8.4.4 Nadere detaillering verboden gebruik: bevi-inrichtingen

Tot een gebruik strijdig met deze bestemming, zoals bedoeld in lid 8.1, worden in ieder geval begrepen: Bevi-inrichtingen, met dien verstande dat bestaande Bevi-inrichtingen zijn toegestaan. .

8.4.5 Nadere detaillering verboden gebruik: opslag in open lucht

Tot een gebruik strijdig met deze bestemming, zoals bedoeld in lid 8.1, wordt in ieder geval begrepen:

  • a. een gebruik van de gronden, gelegen vóór de voorgevel van het bedrijfsgebouw en/of buiten het bouwvlak, voor opslag van materialen en goederen in de open lucht met een grotere hoogte dan 2 m;
  • b. een gebruik van de gronden als opslagplaats van goederen en materialen met een grotere hoogte dan 5 m.

****************************************

Opdrachten —
**a)** Zeg bij elke bewering of de tekst over verboden gebruik die ondersteunt: ja of nee, met de beslissende woorden letterlijk geciteerd. (i) Bevi-inrichtingen die er al zijn, mogen blijven. (ii) Vóór de voorgevel van het bedrijfsgebouw mag je materialen in de open lucht tot 3 m hoog opslaan. (iii) Gronden gebruiken als opslagplaats met goederen hoger dan 5 m valt onder verboden gebruik.
**b)** Ga verder met de tekst over verboden gebruik, vanaf het punt waar die ophoudt.

****************************************

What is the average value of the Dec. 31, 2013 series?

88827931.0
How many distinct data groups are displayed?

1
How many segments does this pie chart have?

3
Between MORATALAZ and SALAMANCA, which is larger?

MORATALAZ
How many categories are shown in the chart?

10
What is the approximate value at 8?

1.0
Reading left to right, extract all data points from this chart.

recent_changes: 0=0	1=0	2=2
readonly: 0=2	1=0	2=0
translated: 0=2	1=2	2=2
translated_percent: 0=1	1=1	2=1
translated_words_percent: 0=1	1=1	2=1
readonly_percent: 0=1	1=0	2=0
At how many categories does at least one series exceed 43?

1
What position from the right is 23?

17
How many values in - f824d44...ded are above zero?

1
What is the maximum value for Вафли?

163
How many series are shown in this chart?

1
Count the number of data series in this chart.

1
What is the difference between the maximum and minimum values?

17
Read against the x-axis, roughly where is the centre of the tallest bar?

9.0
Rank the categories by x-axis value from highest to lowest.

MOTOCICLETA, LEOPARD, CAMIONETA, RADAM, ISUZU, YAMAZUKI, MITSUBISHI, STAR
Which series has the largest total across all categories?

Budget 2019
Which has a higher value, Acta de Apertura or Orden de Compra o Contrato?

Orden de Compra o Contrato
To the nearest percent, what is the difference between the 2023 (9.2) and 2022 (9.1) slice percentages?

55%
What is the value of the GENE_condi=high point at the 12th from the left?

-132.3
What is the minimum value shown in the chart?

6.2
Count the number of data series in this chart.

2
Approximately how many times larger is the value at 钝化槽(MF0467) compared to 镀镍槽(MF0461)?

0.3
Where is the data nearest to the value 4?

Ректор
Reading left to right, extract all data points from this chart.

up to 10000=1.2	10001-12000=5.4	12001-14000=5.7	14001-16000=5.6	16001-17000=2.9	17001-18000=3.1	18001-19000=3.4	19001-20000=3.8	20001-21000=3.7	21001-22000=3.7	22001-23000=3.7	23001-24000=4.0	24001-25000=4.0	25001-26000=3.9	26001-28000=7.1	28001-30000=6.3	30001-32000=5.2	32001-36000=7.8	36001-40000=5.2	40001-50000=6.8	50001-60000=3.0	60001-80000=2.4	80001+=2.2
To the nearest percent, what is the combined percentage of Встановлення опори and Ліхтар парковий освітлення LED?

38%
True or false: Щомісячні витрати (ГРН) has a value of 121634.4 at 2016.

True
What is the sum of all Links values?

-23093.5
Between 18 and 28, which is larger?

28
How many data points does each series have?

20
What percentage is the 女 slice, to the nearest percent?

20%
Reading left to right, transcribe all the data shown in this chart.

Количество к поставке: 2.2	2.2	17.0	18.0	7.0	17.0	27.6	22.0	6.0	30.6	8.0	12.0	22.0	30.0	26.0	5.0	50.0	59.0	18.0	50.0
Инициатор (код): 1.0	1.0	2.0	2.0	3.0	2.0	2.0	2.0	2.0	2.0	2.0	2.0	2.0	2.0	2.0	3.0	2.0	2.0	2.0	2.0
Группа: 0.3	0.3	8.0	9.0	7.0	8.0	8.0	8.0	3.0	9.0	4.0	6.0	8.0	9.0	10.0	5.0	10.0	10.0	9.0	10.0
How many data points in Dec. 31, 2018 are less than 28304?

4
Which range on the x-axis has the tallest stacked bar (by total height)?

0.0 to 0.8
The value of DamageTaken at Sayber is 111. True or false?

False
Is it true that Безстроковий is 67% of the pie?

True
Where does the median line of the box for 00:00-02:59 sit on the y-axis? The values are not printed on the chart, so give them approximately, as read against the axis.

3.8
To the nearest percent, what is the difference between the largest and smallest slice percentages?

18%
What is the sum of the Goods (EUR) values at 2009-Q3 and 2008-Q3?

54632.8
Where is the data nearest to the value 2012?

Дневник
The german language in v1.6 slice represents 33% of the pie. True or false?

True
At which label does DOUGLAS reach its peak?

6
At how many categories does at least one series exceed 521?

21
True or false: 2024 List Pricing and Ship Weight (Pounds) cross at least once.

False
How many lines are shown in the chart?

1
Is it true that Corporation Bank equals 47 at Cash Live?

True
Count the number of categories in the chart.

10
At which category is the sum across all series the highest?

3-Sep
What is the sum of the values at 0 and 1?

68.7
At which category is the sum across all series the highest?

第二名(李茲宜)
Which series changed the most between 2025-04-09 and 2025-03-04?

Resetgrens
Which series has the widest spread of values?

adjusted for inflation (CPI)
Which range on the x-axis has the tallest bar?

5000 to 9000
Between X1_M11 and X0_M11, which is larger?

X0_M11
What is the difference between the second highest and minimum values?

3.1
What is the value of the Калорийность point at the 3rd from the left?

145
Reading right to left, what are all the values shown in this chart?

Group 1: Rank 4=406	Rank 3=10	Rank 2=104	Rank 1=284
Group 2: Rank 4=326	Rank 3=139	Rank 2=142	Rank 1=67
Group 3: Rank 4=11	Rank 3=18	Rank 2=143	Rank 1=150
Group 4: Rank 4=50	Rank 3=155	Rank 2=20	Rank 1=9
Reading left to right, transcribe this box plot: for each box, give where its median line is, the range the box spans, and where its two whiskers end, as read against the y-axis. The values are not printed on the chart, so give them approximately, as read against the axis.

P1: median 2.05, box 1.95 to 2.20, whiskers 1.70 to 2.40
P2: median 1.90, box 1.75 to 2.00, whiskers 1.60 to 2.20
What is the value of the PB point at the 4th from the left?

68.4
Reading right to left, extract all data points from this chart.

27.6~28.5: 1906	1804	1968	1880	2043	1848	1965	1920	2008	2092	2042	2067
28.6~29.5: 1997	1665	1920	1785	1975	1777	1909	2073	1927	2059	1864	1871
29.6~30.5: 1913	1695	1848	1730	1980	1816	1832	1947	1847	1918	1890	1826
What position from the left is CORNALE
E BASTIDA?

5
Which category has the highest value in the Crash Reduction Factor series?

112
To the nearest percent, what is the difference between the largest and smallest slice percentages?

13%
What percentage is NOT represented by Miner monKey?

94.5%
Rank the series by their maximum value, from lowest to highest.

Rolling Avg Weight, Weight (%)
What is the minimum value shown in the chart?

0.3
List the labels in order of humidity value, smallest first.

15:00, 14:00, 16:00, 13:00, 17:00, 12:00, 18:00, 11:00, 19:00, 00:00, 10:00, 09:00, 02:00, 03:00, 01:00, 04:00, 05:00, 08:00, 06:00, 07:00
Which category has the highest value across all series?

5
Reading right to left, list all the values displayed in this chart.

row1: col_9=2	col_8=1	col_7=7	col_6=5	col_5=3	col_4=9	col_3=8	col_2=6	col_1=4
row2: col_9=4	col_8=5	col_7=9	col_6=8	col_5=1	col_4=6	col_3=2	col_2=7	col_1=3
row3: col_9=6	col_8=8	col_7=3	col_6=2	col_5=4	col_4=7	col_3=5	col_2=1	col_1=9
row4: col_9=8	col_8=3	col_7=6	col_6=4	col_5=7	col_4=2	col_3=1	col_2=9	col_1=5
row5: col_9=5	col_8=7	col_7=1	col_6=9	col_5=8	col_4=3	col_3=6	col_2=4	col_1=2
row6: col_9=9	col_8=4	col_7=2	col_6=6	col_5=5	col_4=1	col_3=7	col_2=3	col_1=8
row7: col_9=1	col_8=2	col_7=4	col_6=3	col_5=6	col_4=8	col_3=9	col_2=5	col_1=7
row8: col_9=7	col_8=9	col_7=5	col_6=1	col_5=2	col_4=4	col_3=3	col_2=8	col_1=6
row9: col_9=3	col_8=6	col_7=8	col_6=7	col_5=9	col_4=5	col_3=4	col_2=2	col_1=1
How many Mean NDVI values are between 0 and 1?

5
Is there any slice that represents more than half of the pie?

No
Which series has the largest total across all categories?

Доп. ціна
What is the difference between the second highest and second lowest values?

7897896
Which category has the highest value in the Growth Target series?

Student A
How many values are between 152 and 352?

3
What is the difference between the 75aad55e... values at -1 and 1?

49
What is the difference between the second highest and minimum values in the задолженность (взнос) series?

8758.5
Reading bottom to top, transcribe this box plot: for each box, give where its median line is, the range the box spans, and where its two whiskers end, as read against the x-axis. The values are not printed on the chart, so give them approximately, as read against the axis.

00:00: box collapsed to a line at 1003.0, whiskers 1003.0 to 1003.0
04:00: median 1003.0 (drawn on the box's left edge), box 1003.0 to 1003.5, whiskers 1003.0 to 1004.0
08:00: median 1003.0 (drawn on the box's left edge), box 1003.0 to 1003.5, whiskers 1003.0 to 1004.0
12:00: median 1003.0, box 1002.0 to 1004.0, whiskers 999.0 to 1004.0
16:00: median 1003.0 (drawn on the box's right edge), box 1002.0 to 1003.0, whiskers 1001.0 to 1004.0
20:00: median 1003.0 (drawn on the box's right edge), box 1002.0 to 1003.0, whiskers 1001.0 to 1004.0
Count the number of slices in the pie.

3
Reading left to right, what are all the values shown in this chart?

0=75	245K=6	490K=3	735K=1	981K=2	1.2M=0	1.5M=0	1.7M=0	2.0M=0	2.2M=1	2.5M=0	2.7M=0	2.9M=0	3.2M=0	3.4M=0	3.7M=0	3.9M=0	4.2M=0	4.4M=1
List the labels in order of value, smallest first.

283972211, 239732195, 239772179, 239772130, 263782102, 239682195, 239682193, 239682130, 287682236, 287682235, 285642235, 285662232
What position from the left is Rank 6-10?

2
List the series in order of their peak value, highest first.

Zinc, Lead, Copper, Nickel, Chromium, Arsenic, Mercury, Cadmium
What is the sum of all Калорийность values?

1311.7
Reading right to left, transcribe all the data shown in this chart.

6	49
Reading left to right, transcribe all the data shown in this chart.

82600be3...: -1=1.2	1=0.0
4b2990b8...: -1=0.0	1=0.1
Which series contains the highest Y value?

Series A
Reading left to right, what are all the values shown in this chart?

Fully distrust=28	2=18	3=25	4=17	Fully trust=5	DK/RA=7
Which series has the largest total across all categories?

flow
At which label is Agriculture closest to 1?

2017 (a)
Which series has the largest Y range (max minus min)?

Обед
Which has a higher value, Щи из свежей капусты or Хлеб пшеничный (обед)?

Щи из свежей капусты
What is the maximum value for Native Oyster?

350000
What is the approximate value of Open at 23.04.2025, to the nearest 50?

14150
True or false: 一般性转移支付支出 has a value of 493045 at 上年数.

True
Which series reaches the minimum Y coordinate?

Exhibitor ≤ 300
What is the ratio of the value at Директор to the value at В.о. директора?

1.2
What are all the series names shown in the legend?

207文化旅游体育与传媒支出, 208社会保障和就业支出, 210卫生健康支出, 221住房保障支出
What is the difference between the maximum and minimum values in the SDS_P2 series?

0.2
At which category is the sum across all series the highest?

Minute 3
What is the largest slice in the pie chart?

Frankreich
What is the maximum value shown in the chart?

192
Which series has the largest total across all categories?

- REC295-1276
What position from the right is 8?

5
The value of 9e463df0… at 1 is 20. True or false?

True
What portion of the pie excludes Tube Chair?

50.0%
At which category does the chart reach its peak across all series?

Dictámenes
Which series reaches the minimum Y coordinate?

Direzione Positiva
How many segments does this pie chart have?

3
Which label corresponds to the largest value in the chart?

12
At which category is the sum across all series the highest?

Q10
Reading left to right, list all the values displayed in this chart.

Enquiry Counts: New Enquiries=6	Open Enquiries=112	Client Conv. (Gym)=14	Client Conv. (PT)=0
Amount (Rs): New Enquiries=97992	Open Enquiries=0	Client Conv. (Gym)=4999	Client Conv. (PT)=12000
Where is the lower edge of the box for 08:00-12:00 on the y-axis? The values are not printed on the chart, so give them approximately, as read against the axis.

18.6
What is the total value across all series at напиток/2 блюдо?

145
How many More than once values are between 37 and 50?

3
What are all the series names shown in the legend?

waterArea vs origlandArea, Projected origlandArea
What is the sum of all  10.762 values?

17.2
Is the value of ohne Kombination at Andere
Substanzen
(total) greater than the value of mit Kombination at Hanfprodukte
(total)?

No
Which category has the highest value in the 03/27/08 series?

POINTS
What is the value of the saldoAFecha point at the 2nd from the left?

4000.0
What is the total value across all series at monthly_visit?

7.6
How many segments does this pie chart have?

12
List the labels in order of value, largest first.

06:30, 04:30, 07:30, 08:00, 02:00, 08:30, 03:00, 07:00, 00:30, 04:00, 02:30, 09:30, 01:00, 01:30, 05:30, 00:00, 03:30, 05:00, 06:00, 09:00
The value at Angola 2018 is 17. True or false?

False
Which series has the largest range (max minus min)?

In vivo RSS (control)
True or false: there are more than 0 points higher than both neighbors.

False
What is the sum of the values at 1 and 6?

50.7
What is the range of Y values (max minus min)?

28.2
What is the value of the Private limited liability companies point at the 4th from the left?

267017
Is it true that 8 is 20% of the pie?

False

****************************************

Antwoorden per nummer —
**a)**
(i) Ja: "met dien verstande dat bestaande Bevi-inrichtingen zijn toegestaan"
(ii) Nee: "voor opslag van materialen en goederen in de open lucht met een grotere hoogte dan 2 m"
(iii) Ja: "een gebruik van de gronden als opslagplaats van goederen en materialen met een grotere hoogte dan 5 m"

**b)**
8.5 Afwijken van de gebruiksregels
8.5.1 Omgevingsvergunning toestaan vergelijkbare bedrijven

Het bevoegd gezag kan door middel van het verlenen van een omgevingsvergunning afwijken van het gestelde in 8.1 voor het toestaan van bedrijven die niet zijn opgenomen in de als bijlage toegevoegde Staat van bedrijfsactiviteiten en deze bedrijven naar aard en milieubelasting en ruimtelijke impact (verkeersaantrekkende werking, ruimtebeslag, aantal arbeidsplaatsen e.d.) vergelijkbaar zijn met de toegestane bedrijven, met inachtneming van de volgende bepalingen:

  • a. een onevenredige toename van de aantasting van het woon- en leefklimaat is niet toegestaan;
  • b. er vindt geen onevenredige aantasting van de gebruiksmogelijkheden van aangrenzende gronden en bouwwerken plaats.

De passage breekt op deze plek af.